Flehentlich forderte er Bush auf, persönlich einzugreifen und die Ernährung seiner Tochter durchzusetzen. "Er hat Terri durch eine Höllenwoche gehen lassen und ich flehe ihn an, dies zu beenden. Hier geht es um einen juristischen Mord und er muss das stoppen", forderte Schindler. Dazu dürfe er sich auch über Gerichtsurteile hinwegsetzen, befand Schindler.

Seiner Tochter gehe es den Umständen entsprechend bemerkenswert gut. "Sie will nicht sterben." Die nach einer Herzattacke vor 15 Jahren schwer hirngeschädigte Frau wird seit dem 18. März nicht mehr künstlich ernährt. Ärzte gaben ihr nur noch wenige Tage zu leben.

Vor dem Hospiz, in dem Terri Schiavo seit fünf Jahren lebt, versammelten sich am Samstag zahlreiche Demonstranten, die auf Plakaten eine Lebenschance für Schiavo verlangen und dem Ehemann und Richtern Mord vorwerfen. Am Freitag hatten wieder mehrere Menschen versucht, mit Plastikbechern voll Wasser in der Hand auf das Gelände des Hospizes vorzudringen. Sie überschritten absichtlich eine von der Polizei gezogene Linie und ließen sich festnehmen. Darunter war der zehnjährige Joshua Helbreth aus North Carolina, der seinen Vater nach dessen Angaben selbst gebeten hatte, ihn die rund tausend Kilometer nach Clearwater zu fahren.

Die zerstrittene Familie von Schiavo wachte abwechselnd am Bett der Kranken. Während die Eltern vor und nach den Besuchen bei ihrer Tochter am Eingang der Klinik vor zahlreichen Fernsehkameras regelmäßig Appelle an die Öffentlichkeit richten, benutzt Ehemann Michael Schiavo stets einen Hintereingang. Er spricht seit mehr als zehn Jahren nicht mehr mit seinen Schwiegereltern. Die Besuche werden von den Krankenschwestern so koordiniert, dass sie sich nicht begegnen.
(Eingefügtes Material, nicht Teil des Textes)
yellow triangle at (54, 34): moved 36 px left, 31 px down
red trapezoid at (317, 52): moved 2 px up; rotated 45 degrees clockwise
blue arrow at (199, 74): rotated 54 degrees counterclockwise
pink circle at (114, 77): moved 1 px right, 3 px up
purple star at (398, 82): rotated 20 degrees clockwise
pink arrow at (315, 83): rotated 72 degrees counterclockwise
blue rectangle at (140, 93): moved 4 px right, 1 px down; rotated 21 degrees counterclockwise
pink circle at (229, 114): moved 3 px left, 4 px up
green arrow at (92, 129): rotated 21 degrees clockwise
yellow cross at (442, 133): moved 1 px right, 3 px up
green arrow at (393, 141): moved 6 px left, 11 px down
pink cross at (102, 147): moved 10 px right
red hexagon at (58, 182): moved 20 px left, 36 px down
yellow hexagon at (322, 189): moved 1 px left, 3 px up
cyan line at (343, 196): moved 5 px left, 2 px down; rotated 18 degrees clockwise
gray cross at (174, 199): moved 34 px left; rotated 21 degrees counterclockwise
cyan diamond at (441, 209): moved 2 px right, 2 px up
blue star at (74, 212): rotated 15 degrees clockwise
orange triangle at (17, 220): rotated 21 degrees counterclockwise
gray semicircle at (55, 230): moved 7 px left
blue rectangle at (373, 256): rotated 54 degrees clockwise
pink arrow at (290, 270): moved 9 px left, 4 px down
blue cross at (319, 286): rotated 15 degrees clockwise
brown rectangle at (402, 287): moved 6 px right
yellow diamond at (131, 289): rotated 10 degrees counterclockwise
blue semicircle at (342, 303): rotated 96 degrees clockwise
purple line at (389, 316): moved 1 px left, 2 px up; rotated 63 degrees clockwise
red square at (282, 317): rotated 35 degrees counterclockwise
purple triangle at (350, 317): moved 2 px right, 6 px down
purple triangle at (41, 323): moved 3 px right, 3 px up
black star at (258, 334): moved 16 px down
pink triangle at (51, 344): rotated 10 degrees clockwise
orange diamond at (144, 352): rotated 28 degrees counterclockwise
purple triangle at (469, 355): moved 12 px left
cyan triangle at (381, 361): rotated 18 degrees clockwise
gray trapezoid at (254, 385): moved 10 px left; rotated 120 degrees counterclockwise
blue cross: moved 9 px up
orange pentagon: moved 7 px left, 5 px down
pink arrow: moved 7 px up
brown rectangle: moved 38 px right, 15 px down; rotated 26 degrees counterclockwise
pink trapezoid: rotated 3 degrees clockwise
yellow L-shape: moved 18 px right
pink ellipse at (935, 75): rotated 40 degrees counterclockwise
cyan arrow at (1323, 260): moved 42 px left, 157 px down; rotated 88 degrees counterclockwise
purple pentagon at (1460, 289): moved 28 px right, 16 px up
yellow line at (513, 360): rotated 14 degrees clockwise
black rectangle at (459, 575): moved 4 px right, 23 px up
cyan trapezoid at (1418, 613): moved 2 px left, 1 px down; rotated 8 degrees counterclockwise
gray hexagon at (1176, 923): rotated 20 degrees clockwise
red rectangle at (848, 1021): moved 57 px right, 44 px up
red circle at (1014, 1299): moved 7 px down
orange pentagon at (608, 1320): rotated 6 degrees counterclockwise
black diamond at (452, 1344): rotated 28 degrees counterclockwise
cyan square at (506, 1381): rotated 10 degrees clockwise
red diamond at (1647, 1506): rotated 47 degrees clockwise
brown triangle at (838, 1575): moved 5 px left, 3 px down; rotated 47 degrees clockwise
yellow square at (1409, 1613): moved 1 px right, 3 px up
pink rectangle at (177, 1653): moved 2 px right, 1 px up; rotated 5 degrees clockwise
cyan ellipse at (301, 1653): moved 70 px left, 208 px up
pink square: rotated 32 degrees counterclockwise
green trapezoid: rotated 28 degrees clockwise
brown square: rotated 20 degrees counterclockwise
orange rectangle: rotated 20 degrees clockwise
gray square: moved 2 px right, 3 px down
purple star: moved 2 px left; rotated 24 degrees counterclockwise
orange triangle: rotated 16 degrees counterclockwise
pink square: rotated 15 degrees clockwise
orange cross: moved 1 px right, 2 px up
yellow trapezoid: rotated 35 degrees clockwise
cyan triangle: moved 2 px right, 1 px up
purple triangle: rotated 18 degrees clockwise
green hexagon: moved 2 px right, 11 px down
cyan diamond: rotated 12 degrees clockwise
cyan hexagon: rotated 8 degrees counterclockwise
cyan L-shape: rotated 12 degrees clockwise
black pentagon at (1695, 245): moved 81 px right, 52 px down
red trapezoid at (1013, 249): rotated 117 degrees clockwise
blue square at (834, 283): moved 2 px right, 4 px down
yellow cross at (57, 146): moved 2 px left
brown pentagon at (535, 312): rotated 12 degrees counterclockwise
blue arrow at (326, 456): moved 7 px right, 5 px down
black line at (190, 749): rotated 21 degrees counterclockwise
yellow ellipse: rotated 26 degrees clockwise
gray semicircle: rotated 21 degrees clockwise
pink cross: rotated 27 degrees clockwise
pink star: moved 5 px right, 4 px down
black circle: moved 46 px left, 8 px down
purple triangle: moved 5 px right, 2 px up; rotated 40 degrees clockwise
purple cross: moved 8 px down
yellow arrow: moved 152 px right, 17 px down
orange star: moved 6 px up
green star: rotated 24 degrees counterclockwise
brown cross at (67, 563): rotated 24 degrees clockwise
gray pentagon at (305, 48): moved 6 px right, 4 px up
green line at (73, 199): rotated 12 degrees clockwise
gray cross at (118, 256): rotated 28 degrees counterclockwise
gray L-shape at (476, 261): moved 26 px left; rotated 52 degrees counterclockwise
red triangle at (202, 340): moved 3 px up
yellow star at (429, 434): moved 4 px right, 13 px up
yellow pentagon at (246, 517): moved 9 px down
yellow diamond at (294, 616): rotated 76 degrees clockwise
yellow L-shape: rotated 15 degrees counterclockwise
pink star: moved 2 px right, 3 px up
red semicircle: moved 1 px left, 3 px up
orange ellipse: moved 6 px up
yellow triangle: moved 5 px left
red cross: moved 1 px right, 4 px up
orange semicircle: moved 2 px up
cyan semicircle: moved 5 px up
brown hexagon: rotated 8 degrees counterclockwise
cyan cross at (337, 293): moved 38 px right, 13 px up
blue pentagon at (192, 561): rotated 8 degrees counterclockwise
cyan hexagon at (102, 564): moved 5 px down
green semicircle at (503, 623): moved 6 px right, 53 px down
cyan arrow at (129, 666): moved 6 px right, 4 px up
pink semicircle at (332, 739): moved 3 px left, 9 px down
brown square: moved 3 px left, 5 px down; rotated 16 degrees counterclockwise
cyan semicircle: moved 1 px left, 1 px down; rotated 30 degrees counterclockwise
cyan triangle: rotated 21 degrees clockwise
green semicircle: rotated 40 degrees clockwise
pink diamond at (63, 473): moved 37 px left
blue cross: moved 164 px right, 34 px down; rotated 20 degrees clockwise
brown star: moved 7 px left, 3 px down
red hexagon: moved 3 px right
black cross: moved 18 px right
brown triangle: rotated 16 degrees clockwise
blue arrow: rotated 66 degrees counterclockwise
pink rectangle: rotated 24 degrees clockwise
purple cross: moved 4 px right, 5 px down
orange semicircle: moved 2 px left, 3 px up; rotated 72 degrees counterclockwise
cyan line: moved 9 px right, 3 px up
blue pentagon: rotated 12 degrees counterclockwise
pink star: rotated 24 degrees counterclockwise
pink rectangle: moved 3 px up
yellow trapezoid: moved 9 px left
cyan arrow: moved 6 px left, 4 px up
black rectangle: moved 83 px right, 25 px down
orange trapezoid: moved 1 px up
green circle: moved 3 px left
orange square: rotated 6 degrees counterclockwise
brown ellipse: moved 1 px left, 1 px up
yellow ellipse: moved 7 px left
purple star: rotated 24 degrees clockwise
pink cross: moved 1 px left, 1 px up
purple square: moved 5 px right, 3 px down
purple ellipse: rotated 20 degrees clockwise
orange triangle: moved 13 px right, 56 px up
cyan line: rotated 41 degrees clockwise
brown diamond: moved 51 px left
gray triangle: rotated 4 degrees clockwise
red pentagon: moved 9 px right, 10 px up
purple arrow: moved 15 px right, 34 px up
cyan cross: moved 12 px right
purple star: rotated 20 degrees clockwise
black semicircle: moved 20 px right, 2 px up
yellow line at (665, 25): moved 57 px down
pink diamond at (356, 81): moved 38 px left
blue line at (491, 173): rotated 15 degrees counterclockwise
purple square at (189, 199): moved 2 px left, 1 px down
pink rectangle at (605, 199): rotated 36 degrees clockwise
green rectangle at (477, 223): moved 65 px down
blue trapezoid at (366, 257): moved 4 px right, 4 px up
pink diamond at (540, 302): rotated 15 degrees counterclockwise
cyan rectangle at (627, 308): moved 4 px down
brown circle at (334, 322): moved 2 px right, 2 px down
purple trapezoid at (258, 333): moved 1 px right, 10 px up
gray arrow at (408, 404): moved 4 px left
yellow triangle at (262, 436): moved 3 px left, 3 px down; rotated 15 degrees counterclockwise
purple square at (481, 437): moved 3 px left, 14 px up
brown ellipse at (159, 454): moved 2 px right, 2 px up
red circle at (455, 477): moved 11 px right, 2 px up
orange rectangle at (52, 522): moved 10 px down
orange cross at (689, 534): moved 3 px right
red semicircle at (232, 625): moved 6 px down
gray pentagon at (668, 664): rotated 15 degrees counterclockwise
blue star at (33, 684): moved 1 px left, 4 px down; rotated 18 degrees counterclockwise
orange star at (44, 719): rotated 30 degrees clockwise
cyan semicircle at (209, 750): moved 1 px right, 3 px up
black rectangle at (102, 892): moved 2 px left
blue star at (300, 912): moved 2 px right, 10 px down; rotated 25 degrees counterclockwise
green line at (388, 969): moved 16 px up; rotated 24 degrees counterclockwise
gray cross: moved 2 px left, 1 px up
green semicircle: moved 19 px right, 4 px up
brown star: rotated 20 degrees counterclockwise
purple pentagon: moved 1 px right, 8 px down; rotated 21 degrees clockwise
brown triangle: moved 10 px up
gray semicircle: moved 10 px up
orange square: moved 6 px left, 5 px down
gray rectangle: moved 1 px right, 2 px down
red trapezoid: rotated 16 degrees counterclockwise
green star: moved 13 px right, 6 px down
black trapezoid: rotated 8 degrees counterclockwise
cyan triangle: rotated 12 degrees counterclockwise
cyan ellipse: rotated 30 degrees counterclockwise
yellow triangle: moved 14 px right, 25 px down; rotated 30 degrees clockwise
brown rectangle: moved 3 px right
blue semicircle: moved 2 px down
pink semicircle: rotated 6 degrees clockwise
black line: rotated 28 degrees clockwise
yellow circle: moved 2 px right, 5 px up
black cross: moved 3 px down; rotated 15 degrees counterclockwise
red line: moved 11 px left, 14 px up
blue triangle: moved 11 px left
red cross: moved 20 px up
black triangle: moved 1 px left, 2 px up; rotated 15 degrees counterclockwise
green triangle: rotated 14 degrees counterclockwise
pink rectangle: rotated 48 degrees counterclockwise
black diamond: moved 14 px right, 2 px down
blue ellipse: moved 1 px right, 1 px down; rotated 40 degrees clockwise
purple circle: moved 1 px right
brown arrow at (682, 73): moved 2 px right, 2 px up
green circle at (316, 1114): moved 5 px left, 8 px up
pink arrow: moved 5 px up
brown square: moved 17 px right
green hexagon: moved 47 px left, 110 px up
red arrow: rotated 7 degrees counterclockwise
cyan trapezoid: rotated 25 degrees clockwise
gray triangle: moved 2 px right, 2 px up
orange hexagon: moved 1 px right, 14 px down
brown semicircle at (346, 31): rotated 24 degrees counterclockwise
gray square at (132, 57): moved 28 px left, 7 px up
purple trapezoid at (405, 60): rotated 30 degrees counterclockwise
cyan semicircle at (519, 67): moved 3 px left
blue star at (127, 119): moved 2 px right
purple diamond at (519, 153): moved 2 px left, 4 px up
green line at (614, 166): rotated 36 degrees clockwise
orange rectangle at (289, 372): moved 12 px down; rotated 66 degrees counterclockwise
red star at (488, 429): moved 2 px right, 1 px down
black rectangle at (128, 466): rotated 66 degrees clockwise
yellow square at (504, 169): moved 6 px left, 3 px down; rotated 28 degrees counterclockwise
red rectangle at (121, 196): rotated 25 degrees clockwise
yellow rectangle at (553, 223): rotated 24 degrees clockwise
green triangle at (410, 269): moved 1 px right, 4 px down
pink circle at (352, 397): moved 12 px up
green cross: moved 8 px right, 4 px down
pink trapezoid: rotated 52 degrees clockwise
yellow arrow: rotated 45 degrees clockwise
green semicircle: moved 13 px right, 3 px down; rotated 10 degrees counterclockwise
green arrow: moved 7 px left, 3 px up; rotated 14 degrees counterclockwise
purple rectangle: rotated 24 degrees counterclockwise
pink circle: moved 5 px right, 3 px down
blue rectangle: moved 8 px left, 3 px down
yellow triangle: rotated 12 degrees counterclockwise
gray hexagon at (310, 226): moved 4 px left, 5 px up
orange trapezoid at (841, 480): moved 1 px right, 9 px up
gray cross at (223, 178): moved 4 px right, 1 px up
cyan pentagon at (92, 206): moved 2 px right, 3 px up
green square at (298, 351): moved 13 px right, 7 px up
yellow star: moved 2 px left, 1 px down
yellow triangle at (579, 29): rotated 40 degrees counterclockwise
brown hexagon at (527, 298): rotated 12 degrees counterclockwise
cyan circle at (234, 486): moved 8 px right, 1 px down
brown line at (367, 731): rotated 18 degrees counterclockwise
Der Ehemann ist der Vormund und kann weitgehend bestimmen, wer wann zu seiner Frau darf. Die Eltern werfen Schiavo vor, ihre Tochter seit Jahren zu vernachlässigen und eine Therapie zu verweigern, mit der sich ihr Zustand bessern würde. Der Ehemann sieht dafür wie die große Mehrheit der Gutachter keine Chance und sagt, seine Frau habe früher gesagt, sie wolle in einem solchen Zustand nicht am Leben gehalten werden.